Amazon S3

has anyone outsourced their data file to amazon s3 services? been looking at them today and they look like a reasonable solution to storing all the media files form an elgg install as you only pay for what you use.

If anyone has done this can you please let me know what you think.

If this has not been done, and people are interested in trying this i am happy to help out any way i can.

thanks

  • This is difficult in Elgg's current model because it requires raw filesystem access to the files, which AFAIK S3 doesn't immediately allow.

    I imagine it would require quite a few core modifications, but would definitely be possible, though I do think it would adversely affect performance...

  • OK Brett

    thanks for the info, ill stick with my standard set up for now then

  • Have you considered something like Subcloud?  It emulates a unix-filesystem on top of S3.  I'm using it currently for an FTP server and it's working well.  Solid performance.  You could try pointing your Elgg data directory to a subcloud volume.

  • <!-- @page { margin: 0.79in } P { margin-bottom: 0.08in } -->

    @Brett

    I had briefly analyzed Elgg for separating the file system functionality. Please validate that if my understanding is correct.

    (1) Create a new subtype called 'rfile' (Remote File), (2) new class ElggRemFile (in the same lines of ElggFile) and (3) Modify the file plugin to use ElggRemFile instead of ElggFile

    To make the best of the remote FS (like S3 or CDN), there will be changes to the download and upload paths too.

    However, I was not clear on how much time and effort. Any thoughts?

     

  • @mhourahine - I haven't tried that, but it's exactly what Elgg would require.  I'm still concerned about performance issues when pointing the data dir to a remote server, though.  Elgg uses the data directory to store cached views and view lists, and a network read will always be slower than a filesystem read.  It's worth checking out, though!

    @naren - Time and effort will depend upon how much experience you have with Elgg, what sort of APIs your CDN has available, and if any pre-existing interfaces exist for PHP.  Realistically, assuming good knowledge of PHP and Elgg, I'd say under a 2-4 days would be enough time for a working demo.  Possibly less if the CDN's API/library is super simple.

  • @brett – Thanks for the response. My guesstimation was 4-6 weeks. Its very comforting to know its much lesser. :) [I am 2 weeks old to Elgg/PHP.]

    Current consideration is Akamai for CDN or S3 if cloud storage. However, the approach is to use a distributed file system (like mogilefs, CouchDB) locally first and then move to S3. Feel that the such migration will be less disruptive. And will give us enough time to test.

    I had missed out the file system dependencies for views and view lists. Does it make sense to use memcached for views and view lists (cache.php and simplecache/)? Or is it a overall kill? Will the preformance degrade?

    Am I missing any other dependencies on the elgg data directories?

  • @tomchip:
    Mail me i could give you solution for this.

    Thanks

  • @Naren - Memcache would likely be faster, but memcache support is still experimental and underdeveloped.  Actually, IIRC memcache still reads the initial file from the data directory.  I think simplecache, generic data storage, and views caching is everything using the data dir.

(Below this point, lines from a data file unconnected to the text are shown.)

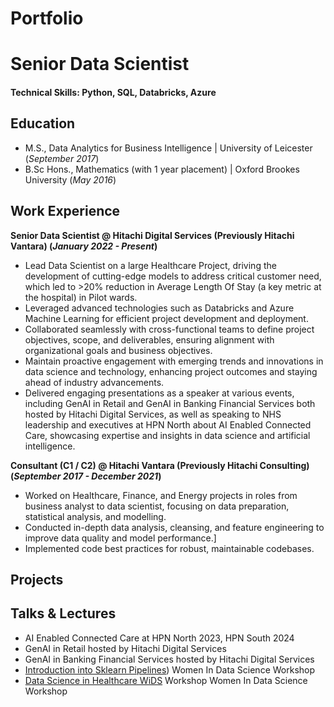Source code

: # Portfolio

# Senior Data Scientist

#### Technical Skills: Python, SQL, Databricks, Azure

## Education						       		
- M.S., Data Analytics for Business Intelligence	| University of Leicester (_September 2017_)	 			        		
- B.Sc Hons., Mathematics (with 1 year placement) | Oxford Brookes University (_May 2016_)

## Work Experience
**Senior Data Scientist @ Hitachi Digital Services (Previously Hitachi Vantara) (_January 2022 - Present_)**
- Lead Data Scientist on a large Healthcare Project, driving the development of cutting-edge models to address critical customer need, which led to >20% reduction in Average Length Of Stay (a key metric at the hospital) in Pilot wards.
- Leveraged advanced technologies such as Databricks and Azure Machine Learning for efficient project development and deployment.
- Collaborated seamlessly with cross-functional teams to define project objectives, scope, and deliverables, ensuring alignment with organizational goals and business objectives.
- Maintain proactive engagement with emerging trends and innovations in data science and technology, enhancing project outcomes and staying ahead of industry advancements.
- Delivered engaging presentations as a speaker at various events, including GenAI in Retail and GenAI in Banking Financial Services both hosted by Hitachi Digital Services, as well as speaking to NHS leadership and executives at HPN North about AI Enabled Connected Care, showcasing expertise and insights in data science and artificial intelligence.

**Consultant (C1 / C2) @ Hitachi Vantara (Previously Hitachi Consulting) (_September 2017 - December 2021_)**
- Worked on Healthcare, Finance, and Energy projects in roles from business analyst to data scientist, focusing on data preparation, statistical analysis, and modelling.
- Conducted in-depth data analysis, cleansing, and feature engineering to improve data quality and model performance.]
- Implemented code best practices for robust, maintainable codebases.


## Projects

## Talks & Lectures
- AI Enabled Connected Care at HPN North 2023, HPN South 2024
- GenAI in Retail hosted by Hitachi Digital Services
- GenAI in Banking Financial Services hosted by Hitachi Digital Services
- [Introduction into Sklearn Pipelines](https://www.youtube.com/watch?v=N-M2arnaf-Y)) Women In Data Science Workshop
- [Data Science in Healthcare WiDS](https://www.youtube.com/watch?v=U4UOlJzSajM) Workshop Women In Data Science Workshop
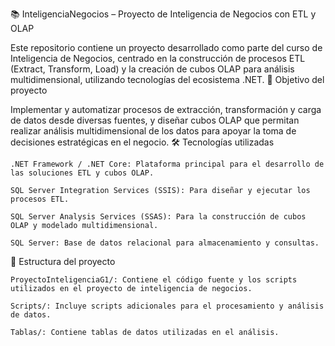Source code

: 📚 InteligenciaNegocios – Proyecto de Inteligencia de Negocios con ETL y OLAP

Este repositorio contiene un proyecto desarrollado como parte del curso de Inteligencia de Negocios, centrado en la construcción de procesos ETL (Extract, Transform, Load) y la creación de cubos OLAP para análisis multidimensional, utilizando tecnologías del ecosistema .NET.
🎯 Objetivo del proyecto

Implementar y automatizar procesos de extracción, transformación y carga de datos desde diversas fuentes, y diseñar cubos OLAP que permitan realizar análisis multidimensional de los datos para apoyar la toma de decisiones estratégicas en el negocio.
🛠 Tecnologías utilizadas

    .NET Framework / .NET Core: Plataforma principal para el desarrollo de las soluciones ETL y cubos OLAP.

    SQL Server Integration Services (SSIS): Para diseñar y ejecutar los procesos ETL.

    SQL Server Analysis Services (SSAS): Para la construcción de cubos OLAP y modelado multidimensional.

    SQL Server: Base de datos relacional para almacenamiento y consultas.

📁 Estructura del proyecto

    ProyectoInteligenciaG1/: Contiene el código fuente y los scripts utilizados en el proyecto de inteligencia de negocios.

    Scripts/: Incluye scripts adicionales para el procesamiento y análisis de datos.

    Tablas/: Contiene tablas de datos utilizadas en el análisis.
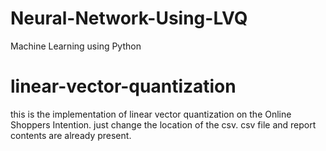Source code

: # Neural-Network-Using-LVQ
Machine Learning using Python
# linear-vector-quantization
this is the implementation of linear vector quantization on the Online Shoppers Intention.
just change the location of the csv. csv file and report contents are already present.
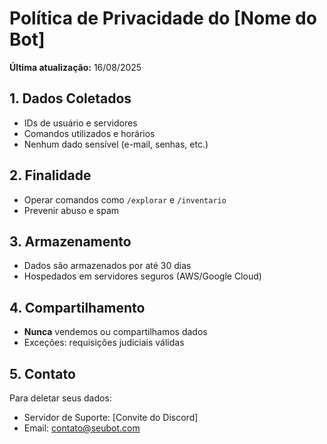 # Política de Privacidade do [Nome do Bot]

**Última atualização:** 16/08/2025

## 1. Dados Coletados
- IDs de usuário e servidores
- Comandos utilizados e horários
- Nenhum dado sensível (e-mail, senhas, etc.)

## 2. Finalidade
- Operar comandos como `/explorar` e `/inventario`
- Prevenir abuso e spam

## 3. Armazenamento
- Dados são armazenados por até 30 dias
- Hospedados em servidores seguros (AWS/Google Cloud)

## 4. Compartilhamento
- **Nunca** vendemos ou compartilhamos dados
- Exceções: requisições judiciais válidas

## 5. Contato
Para deletar seus dados:
- Servidor de Suporte: [Convite do Discord]
- Email: contato@seubot.com

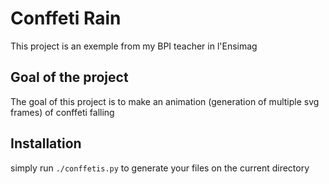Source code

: # Conffeti Rain

This project is an exemple from my BPI teacher in l'Ensimag

## Goal of the project

The goal of this project is to make an animation (generation of multiple svg frames) of conffeti falling

## Installation

simply run `./conffetis.py` to generate your files on the current directory
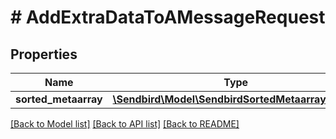 # # AddExtraDataToAMessageRequest

## Properties

Name | Type | Description | Notes
------------ | ------------- | ------------- | -------------
**sorted_metaarray** | [**\Sendbird\Model\SendbirdSortedMetaarrayInner[]**](SendbirdSortedMetaarrayInner.md) |  |

[[Back to Model list]](../../README.md#models) [[Back to API list]](../../README.md#endpoints) [[Back to README]](../../README.md)
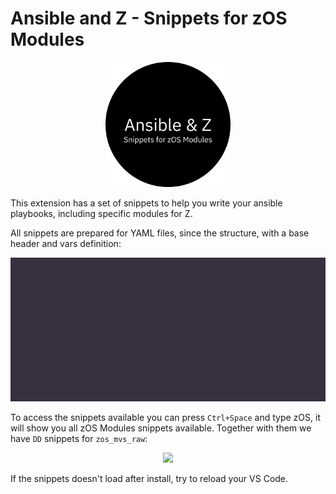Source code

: # Ansible and Z - Snippets for zOS Modules

<div align="center"> <img src='./img/ansiblez.png' width="200"/></div>

This extension has a set of snippets to help you write your ansible playbooks, including specific modules for Z.

All snippets are prepared for YAML files, since the structure, with a base header and vars definition:

<div align="center"> <img src='./img/base.gif'/></div>

To access the snippets available you can press `Ctrl+Space` and type zOS, it will show you all zOS Modules snippets available. Together with them we have `DD` snippets for `zos_mvs_raw`:

<div align="center"> <img src='./img/snippets.gif'/></div>

If the snippets doesn't load after install, try to reload your VS Code.
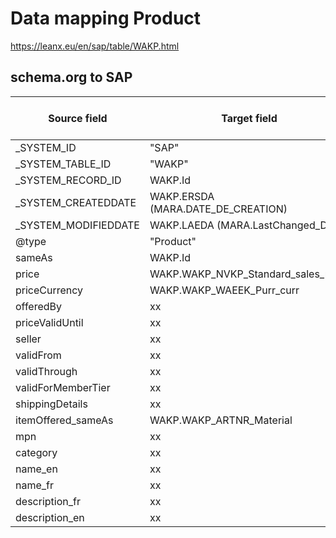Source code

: # Data mapping Product

https://leanx.eu/en/sap/table/WAKP.html

## schema.org to SAP
|Source field | Target field | Transformation | Reference value mapping | 
|-------------|--------------|----------------|-------------------------|
| _SYSTEM_ID  | "SAP" |
|	_SYSTEM_TABLE_ID  | "WAKP" |
|	_SYSTEM_RECORD_ID | WAKP.Id |
|	_SYSTEM_CREATEDDATE  | WAKP.ERSDA (MARA.DATE_DE_CREATION)|
|	_SYSTEM_MODIFIEDDATE  | WAKP.LAEDA (MARA.LastChanged_Date)|
|@type | "Product" |
|sameAs | WAKP.Id |
| price | WAKP.WAKP_NVKP_Standard_sales_price | 
| priceCurrency | WAKP.WAKP_WAEEK_Purr_curr | 
| offeredBy | xx | 
| priceValidUntil | xx | 
| seller | xx | 
| validFrom | xx | 
| validThrough | xx | 
| validForMemberTier | xx | 
| shippingDetails | xx | 
| itemOffered_sameAs | WAKP.WAKP_ARTNR_Material | 
| mpn | xx | 
| category | xx | 
| name_en | xx | 
| name_fr | xx | 
| description_fr | xx | 
| description_en | xx |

    @Izap - If you have a solution, let's keep it in public so everyone can benefit :)

  • If somebody interested my icondirect.php looks like :

    <?php

    if ($_GET['guid']) {$guid = $_GET['guid']; }
    if ($_GET['username']) {$username = $_GET['username'];}

    $size = strtolower($_GET['size']);
    if (!in_array($size,array('large','medium','small','tiny','master','topbar'))) $size = "medium";

    $dataroot = '/path/to/data/';

    $filename = $dataroot . "avatar/" . "{$guid}/profile/" . $username . $size . ".jpg";

    ob_start();
    ob_get_clean();

    if (!file_exists($filename)) {
    header("Location: http://breezybuzz.s3.amazonaws.com/default/default".$size.".gif");
    exit;
    } else {
    header("Location: http://breezybuzz.s3.amazonaws.com/" . $guid . "/" . $username . $size . ".jpg");
    exit();
    }
    ?>

    I use to dump icons to s3 :

    http://undesigned.org.za/2007/10/22/amazon-s3-php-class

    I make a custom data matrix for icons only to place images local and put them s3 too.

    Server loads dramatically down now.  10-50ms / icon load.